The FCA were particularly keen to emphasise its willingness to engage more regularly with small and mid-size quoted companies, so that it could better understand the aspects of MAR which these companies find the most challenging to comply with.
Enforcement of MAR
The FCA explained that it would be increasing its level of enforcement activity in the coming months. It reported a higher number of enquiries and investigations regarding MAR disclosure obligations.
The root causes of many enquiries were atypical market movements including, but not necessarily limited to, volume changes and fluctuations in share prices. The FCA explained that it scrutinised a range of specialist media outlets to gauge and assess the context of any unusual market events, noting that some economic sectors were more prone than others to such fluctuations.
The FCA acknowledged that recognising what is inside information can be challenging for small and mid-size quoted companies to determine. Citing a speech by Julia Hoggett, the FCA’s Director of Market Oversight, it noted that “compliance with MAR is a state of mind”, which depended on pragmatic situational judgements instead of following prescriptive rules. It was therefore difficult to provide clear guidance on this.
The QCA Primary Markets Expert Group and the FCA observed that although AIM companies were now exempt from the requirement to create and maintain insider lists – since AIM had been granted SME Growth Market status under MiFID II on 3 January 2018, which allows for a more flexible regulatory regime – it was unclear whether companies were aware of such the exemption and/or would change their behaviour.
Many members of the Primary Markets Expert Group noted that many issuers were including all insiders in their lists, despite the fact that this is not necessary.
The FCA clarified that issuers were not required to have a disclosure committee, although some companies found such committees useful. Instead, ensuring that the correct documentation was correctly completed should be a company’s top priority. There was consensus among the Expert Group that small and mid-size quoted companies were slowly coming to terms with how to comply with the requirements.
Persons discharging managerial responsibilities (PDMRs)
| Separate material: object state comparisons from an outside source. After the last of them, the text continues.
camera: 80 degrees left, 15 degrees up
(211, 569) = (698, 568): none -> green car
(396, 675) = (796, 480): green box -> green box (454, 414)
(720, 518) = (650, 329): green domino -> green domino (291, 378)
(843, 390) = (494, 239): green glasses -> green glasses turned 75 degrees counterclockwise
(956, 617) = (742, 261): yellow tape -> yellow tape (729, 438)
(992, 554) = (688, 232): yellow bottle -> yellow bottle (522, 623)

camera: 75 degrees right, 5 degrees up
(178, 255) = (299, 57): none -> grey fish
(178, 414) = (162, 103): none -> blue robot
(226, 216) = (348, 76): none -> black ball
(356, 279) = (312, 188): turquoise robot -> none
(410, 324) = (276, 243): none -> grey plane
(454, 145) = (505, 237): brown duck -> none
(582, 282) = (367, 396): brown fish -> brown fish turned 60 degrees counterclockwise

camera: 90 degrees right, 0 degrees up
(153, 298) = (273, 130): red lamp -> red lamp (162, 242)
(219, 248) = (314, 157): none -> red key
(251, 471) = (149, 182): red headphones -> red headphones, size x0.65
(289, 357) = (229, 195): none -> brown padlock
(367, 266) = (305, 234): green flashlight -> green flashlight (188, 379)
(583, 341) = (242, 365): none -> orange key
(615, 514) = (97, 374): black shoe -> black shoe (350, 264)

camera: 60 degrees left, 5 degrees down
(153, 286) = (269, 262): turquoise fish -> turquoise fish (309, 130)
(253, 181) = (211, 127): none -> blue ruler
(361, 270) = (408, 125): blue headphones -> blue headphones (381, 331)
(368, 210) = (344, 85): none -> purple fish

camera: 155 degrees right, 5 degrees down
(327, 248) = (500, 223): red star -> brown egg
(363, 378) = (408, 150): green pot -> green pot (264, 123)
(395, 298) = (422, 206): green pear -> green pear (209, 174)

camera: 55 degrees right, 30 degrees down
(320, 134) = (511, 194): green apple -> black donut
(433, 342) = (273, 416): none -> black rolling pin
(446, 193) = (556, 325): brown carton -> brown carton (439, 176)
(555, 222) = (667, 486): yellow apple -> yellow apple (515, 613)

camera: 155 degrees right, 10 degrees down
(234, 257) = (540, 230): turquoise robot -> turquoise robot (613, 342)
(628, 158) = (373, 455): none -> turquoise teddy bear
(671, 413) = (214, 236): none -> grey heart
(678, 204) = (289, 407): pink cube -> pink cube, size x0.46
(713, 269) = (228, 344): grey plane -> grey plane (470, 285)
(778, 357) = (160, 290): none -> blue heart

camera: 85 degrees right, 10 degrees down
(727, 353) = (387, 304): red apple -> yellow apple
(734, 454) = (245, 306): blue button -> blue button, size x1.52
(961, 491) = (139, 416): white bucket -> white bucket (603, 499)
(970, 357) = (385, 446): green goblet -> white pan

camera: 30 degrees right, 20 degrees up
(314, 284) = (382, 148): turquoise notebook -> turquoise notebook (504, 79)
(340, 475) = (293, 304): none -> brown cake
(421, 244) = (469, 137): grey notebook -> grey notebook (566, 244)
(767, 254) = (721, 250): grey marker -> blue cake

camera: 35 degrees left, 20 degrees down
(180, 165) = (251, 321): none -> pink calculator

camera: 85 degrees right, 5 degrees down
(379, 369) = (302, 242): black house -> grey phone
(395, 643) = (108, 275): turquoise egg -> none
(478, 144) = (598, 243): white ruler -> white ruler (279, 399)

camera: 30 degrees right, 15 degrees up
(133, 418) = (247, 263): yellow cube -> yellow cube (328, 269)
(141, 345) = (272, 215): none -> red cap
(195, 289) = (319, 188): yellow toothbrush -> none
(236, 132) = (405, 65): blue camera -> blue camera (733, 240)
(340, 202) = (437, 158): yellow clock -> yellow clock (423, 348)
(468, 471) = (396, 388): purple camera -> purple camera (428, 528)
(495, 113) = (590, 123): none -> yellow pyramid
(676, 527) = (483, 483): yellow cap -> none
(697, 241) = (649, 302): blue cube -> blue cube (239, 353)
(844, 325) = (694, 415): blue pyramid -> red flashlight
Although AIM companies appear to define a PDMR in a variety of different ways, QCA Primary Markets Expert Group members reported that they had not received any queries from their clients.
Regarding persons closely associated (PCAs), the FCA emphasised the importance of following a sensible approach – particularly with regards to children, who should not be considered PCAs if they would clearly be unable to act on any information shared with them.
The QCA Primary Markets Expert Group noted that there were fewer soundings taking place since July 2016. Neither the Expert Group nor the FCA were clear on whether this was specifically due to the MAR requirements or whether it is due to wider market conditions.
The FCA suggested that some principles have not been properly understood, which could have influenced the decline in the number of market soundings. It added that some of the confusion originates from different compliance strategies from the buy-side market participants and that, as a result, some investors are refusing to be made insiders until very late on in a transaction.
Ultimately, the FCA recognises that MAR continues to be a work-in progress for many small and mid-size quoted companies. Therefore, as the way the FCA supervises capital markets evolves, we will continue to maintain a dialogue with them to ensure that our members’ concerns are heard.